Recuemos até ao verão de 2017. No final de um processo complicado para conseguir resgatar o treinador ao clube francês onde estava, Pinto da Costa conseguiu trazer para o Dragão aquele que via como o líder com o perfil mais semelhante ao que tem na cabeça como principal exemplo para o FC Porto – José Maria Pedroto. Depois da saída de Vítor Pereira, bicampeão após a época de exceção de Villas-Boas em 2010/11, Paulo Fonseca, Luís Castro (a meio da época), Julen Lopetegui, José Peseiro (a meio da época) e Nuno Espírito Santo falharam no Dragão. Em paralelo, o clube tinha o maior jejum desde que o decano líder assumira a liderança em 1982. Olhando para a carreira que todos fizeram após abandonarem os azuis e brancos, o problema não estava no conhecimento, nas capacidades ou no discurso. Ponto 1) Sérgio Conceição tinha além da forma o conteúdo em falta. Ponto 2) não viu problemas em agarrar num plantel low cost, a resgatar jogadores emprestados, para fazer uma equipa.

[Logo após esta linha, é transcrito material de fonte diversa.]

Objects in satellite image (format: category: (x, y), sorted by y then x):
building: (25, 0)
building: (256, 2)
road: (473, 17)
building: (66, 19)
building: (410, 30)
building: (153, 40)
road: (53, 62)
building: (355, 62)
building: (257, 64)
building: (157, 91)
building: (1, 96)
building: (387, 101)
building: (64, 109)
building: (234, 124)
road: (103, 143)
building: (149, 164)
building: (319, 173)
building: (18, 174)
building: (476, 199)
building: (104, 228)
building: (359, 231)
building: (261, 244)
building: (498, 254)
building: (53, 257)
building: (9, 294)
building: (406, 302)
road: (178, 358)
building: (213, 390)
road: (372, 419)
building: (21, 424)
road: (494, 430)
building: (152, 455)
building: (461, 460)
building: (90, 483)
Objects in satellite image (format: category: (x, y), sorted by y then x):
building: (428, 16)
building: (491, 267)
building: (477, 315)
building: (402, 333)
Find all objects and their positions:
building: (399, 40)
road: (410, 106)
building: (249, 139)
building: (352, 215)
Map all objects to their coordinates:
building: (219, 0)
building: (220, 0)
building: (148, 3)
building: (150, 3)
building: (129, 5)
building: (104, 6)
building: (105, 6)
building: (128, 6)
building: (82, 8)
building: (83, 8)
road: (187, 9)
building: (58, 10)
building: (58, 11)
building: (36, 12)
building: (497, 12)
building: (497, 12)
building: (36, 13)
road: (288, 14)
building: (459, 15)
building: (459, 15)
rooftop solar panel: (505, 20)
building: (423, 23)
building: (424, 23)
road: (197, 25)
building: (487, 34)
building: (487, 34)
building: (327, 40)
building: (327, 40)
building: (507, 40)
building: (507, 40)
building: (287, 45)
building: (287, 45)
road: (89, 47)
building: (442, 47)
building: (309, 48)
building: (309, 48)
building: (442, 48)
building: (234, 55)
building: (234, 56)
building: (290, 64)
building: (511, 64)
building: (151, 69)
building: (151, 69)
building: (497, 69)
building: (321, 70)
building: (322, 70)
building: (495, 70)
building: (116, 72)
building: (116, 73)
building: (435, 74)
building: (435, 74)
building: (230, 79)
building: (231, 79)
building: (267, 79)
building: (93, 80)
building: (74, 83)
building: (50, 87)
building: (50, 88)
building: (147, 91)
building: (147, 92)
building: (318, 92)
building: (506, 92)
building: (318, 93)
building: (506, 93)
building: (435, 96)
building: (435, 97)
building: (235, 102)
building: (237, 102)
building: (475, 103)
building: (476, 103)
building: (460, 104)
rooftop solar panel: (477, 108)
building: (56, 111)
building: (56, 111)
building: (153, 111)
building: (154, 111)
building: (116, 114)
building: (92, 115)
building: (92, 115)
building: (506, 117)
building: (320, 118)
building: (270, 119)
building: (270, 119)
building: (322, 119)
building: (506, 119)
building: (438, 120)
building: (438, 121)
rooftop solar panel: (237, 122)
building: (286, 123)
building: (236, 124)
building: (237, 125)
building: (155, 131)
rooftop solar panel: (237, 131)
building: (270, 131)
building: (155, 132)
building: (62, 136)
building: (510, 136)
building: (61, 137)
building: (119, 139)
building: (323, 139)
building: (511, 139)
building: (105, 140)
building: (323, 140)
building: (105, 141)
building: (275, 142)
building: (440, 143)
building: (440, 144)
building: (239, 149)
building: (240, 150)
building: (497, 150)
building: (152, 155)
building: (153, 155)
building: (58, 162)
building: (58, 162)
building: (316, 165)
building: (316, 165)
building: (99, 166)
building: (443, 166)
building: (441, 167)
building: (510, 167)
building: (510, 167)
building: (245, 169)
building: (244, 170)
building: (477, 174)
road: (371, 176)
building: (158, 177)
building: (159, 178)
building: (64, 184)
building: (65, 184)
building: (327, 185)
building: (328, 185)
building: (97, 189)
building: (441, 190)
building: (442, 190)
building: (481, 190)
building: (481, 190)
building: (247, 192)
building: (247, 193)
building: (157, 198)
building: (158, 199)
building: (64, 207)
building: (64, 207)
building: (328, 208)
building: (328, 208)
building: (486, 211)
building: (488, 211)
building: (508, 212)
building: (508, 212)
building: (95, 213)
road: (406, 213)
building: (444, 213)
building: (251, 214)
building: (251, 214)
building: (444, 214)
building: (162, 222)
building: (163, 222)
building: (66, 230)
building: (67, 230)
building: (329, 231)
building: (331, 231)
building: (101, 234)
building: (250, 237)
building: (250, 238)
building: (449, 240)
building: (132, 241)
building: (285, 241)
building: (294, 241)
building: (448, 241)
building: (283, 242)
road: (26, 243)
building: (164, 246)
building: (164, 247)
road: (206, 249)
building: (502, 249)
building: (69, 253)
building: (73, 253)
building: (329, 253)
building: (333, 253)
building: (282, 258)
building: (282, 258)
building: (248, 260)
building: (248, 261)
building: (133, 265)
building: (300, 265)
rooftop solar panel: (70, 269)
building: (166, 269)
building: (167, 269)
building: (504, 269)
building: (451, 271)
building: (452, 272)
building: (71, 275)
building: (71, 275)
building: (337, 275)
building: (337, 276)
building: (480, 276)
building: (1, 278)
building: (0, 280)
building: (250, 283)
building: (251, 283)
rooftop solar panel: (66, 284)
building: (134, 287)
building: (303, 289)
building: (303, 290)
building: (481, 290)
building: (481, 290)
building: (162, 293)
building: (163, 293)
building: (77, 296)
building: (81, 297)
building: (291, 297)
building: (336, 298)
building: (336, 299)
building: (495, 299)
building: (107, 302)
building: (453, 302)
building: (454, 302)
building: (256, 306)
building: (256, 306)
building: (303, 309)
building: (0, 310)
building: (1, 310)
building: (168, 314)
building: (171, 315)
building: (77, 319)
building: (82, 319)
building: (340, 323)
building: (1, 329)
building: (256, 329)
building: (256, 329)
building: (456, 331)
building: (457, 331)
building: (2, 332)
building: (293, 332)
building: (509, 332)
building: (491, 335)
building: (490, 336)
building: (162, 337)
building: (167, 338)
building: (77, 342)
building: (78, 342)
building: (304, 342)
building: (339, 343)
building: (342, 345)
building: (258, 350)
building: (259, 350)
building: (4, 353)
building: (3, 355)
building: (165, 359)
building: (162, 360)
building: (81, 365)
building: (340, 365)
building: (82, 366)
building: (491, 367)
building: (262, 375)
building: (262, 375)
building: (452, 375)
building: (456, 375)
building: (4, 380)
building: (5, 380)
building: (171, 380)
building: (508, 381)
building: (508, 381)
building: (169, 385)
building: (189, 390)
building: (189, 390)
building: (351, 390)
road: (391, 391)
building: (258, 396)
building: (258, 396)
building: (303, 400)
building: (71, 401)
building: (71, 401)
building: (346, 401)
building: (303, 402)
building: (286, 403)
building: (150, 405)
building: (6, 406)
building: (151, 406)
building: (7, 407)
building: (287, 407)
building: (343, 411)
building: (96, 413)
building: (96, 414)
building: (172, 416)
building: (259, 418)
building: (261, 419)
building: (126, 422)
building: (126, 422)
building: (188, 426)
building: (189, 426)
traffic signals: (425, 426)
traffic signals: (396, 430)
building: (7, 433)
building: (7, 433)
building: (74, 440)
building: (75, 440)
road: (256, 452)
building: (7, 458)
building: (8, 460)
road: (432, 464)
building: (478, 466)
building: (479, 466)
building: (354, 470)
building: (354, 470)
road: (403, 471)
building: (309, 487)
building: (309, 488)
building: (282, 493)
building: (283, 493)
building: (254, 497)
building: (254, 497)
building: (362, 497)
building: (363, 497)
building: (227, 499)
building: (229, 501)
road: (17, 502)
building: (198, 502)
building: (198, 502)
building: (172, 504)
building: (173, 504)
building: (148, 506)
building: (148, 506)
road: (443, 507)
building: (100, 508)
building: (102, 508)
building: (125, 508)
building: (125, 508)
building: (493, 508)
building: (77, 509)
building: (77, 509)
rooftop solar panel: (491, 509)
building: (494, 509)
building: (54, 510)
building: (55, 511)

A vitória no Campeonato de 2017/18 igualando os 88 pontos do Benfica de Rui Vitória em 2016, a que se seguiu o triunfo na Supertaça seguinte, deu um capital com muita expressão ao técnico mas o pavio ficou mais curto com o que se passou na temporada seguinte, sobretudo pela perda do Campeonato com 85 pontos conseguidos depois de ter conseguido sete de avanço para o rival encarnado. A estrutura dos azuis e brancos colocou muito o ênfase em algumas arbitragens na segunda volta mas a perda do título, aliada às derrotas nas finais da Taça de Portugal e na Taça da Liga, mexeu com o clube e com a perceção do projeto desportivo. Agora, num terceiro ano marcado pela saída de metade dos titulares indiscutíveis, voltou o sucesso no Campeonato com uma pontuação que pode voltar aos 85 pontos entre o falhanço da Liga dos Campeões e mais uma derrota na final da Taça da Liga – e na terceira época consecutiva em que os azuis e brancos voltam a superar a barreira dos 100 golos marcados.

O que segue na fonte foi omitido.